En début d’après-midi, l’impatience et la colère de la famille Othmane ont dépassé les murs de pierre de la cour d’appel de Versailles. Sur le trottoir de la Carrer Carnot, 5, une voiture est entièrement recouverte d’une bâche avec le visage du petit garçon et la mention « Justice pour Othmane ! » Des mots retrouvés sur les T-shirts noirs des parents, grands-parents, oncles et amis assis dans la pièce.
Contrairement aux avis précédents, Otis a assuré ne pas nier la responsabilité civile de l’entreprise mais s’est défendu contre la condamnation pénale exigée par l’avocat général. « Nous avons de l’imprudence, de la négligence criminelle », a-t-il dit, arguant que l’ascenseur n’a pas tout fait pour éviter un accident.
Car les investigations retracent de nombreux signalements des voisins et du gardien de l’immeuble. « L’ascenseur semblait se casser souvent », a noté le juge.

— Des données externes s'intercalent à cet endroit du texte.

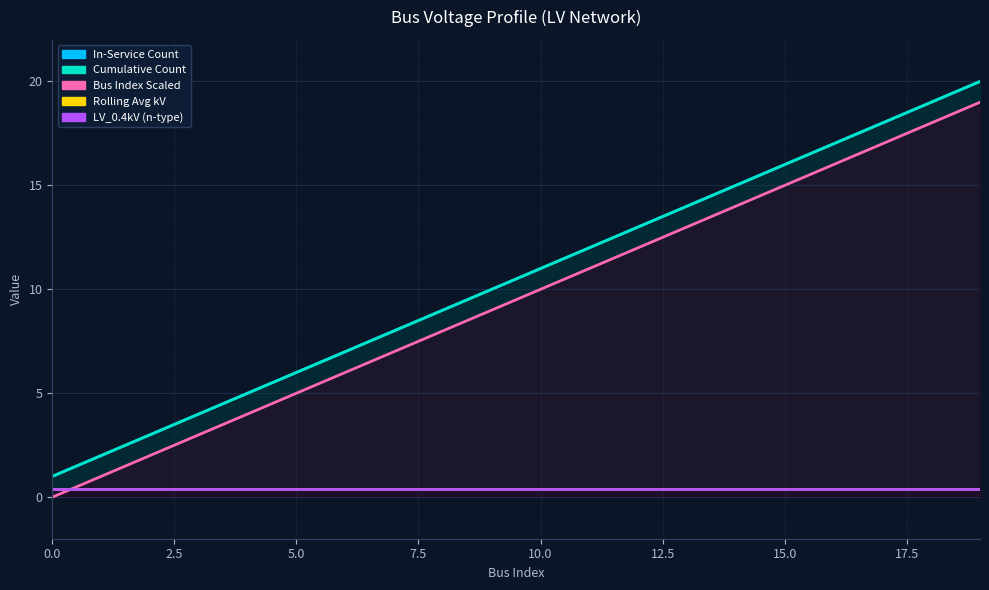

Count the number of data series in this chart.

5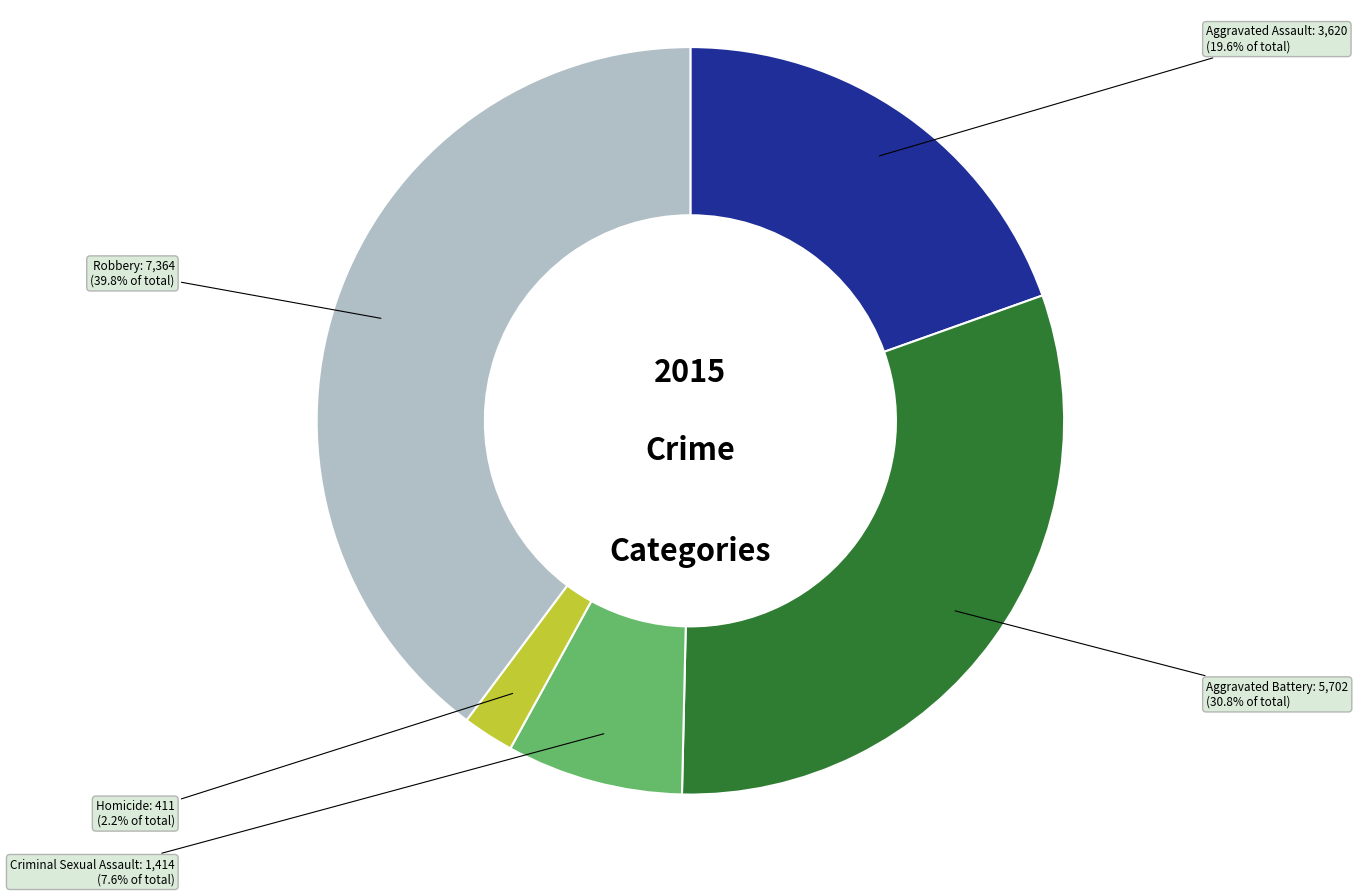

How many segments does this pie chart have?

5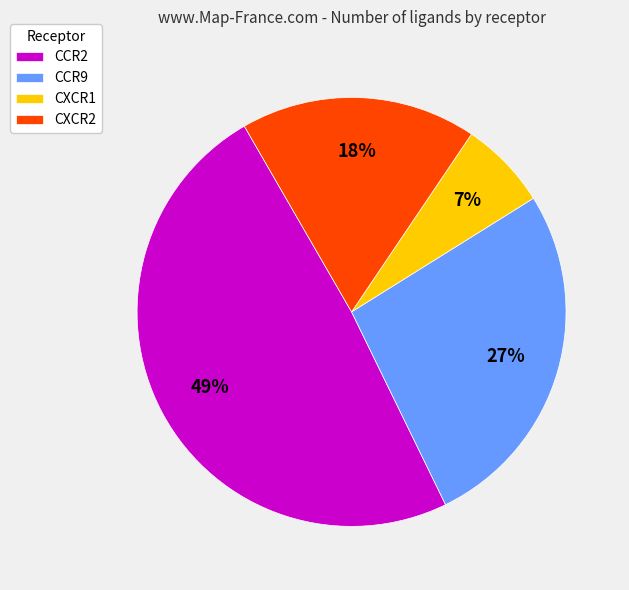

Does CCR9 account for over 50% of the chart?

No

A plusieurs reprises, le concierge a contacté l’entreprise pour réparation, mentionne quatre pannes successives et indique qu’il est contrarié et trouve cela manquant de gravité. « Après l’accident, l’expert avait noté une distance de 4 centimètres au bas des portes de l’ascenseur.
Selon Otis, le contrôle effectué sur ce dernier, la veille de l’accident, n’avait cependant relevé aucune anomalie ni aucune « queue de billard ». Mais les détails de cette intervention ne sont toujours pas clairs puisque le rapport de dossier ne justifie pas précisément les tâches effectuées par le technicien ni le temps qu’il passe sur l’appareil.
Dans un briefing hautement technique, étayé par les données de la « boîte noire » de l’ascenseur, le représentant d’Otis a cherché à saper certaines des conclusions de l’expert sur la défaillance de la porte. « Ce qui nous intéresse, ce n’est pas la répétition des pannes, mais la causalité », ajoute l’avocate Margaux Durand-Poincloux, avocate de l’entreprise, mettant en avant des témoignages d’usagers qui n’avaient constaté « aucun dysfonctionnement, aucun espace entre les portes coulissantes le jour de la mort ».
« C’est mon fils qui est mort, ce n’est pas un chat« , dit la mère d’Othmane, indignée de la manière dont se déroulent les échanges. Les yeux mouillés, il se dirige vers le bar, un portrait de son fils dans les bras. « Cela fait maintenant cinq ans que je vis dans l’immeuble, j’ai toujours vu cet espace [donc] c’était normal pour moi », dit-il.
Plusieurs semaines avant l’accident, Otis avait envoyé un devis au bailleur, Mantes Yvelines Habitat, pour lui proposer de remplacer les portes de l’ascenseur. « Nous n’avons pas eu de réponse », grince le représentant d’Otis, pointant du doigt la responsabilité du bailleur, acquitté en première instance et réglé en 2019.
« Il n’y a pas de problème, mais on change tout », a déclaré maître Charles Morel, l’un des avocats de la famille d’Othmane, qui s’étonne que l’ascenseur tente de « diluer la responsabilité » de cet accident sur d’autres acteurs. . « Il est clair que ce qui a été envoyé est un devis commercial et, d’ailleurs, la gérante du bailleur indique clairement qu’elle n’avait pas répondu à cette demande puisqu’à aucun moment l’urgence de ces travaux n’a été évoquée. » continue.